### [TASK TO COMPLETE]
Search through the entries for the word "back" and copy every line that has it.

### [DATA FOR THIS TASK]
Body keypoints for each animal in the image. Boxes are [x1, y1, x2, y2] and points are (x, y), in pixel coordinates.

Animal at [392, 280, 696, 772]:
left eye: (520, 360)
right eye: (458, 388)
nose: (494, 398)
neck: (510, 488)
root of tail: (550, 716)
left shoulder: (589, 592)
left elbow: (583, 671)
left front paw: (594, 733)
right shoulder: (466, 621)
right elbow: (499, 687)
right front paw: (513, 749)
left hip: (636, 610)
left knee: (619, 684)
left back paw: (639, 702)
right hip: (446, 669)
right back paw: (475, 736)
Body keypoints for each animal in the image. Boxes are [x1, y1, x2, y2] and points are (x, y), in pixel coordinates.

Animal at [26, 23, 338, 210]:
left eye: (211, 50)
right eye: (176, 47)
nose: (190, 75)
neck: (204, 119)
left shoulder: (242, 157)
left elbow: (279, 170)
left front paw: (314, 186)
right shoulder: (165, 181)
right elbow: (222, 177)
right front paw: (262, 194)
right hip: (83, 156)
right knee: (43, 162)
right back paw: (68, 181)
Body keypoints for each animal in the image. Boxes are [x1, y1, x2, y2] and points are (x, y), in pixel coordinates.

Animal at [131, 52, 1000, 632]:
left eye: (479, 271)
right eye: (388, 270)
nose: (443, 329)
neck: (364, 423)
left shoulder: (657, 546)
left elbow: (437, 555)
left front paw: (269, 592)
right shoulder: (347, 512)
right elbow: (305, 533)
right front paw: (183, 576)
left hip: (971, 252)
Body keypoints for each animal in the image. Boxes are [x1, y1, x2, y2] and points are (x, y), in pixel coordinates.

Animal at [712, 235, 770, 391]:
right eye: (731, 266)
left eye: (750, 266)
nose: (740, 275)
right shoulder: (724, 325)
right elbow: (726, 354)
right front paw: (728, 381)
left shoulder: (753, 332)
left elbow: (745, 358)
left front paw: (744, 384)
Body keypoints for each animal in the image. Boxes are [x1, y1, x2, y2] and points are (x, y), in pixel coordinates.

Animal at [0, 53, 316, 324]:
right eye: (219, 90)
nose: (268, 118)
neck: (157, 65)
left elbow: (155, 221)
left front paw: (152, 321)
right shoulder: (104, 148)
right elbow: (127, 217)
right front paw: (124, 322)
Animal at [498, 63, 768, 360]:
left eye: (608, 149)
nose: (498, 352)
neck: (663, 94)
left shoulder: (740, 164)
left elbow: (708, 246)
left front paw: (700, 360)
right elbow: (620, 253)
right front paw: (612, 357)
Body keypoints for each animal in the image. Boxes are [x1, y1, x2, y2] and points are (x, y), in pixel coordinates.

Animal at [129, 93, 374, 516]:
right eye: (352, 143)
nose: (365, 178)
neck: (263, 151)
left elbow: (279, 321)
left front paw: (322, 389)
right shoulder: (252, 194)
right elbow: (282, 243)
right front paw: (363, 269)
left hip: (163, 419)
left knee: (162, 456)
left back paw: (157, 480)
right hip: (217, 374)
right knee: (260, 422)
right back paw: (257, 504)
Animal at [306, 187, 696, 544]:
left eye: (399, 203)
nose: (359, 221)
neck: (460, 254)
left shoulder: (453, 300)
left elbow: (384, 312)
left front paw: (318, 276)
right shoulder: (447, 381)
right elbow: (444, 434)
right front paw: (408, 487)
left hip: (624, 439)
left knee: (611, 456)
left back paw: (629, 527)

### [WRITTEN ANSWER]
left back paw: (639, 702)
right back paw: (475, 736)
right back paw: (68, 181)
left back paw: (157, 480)
right back paw: (257, 504)
left back paw: (629, 527)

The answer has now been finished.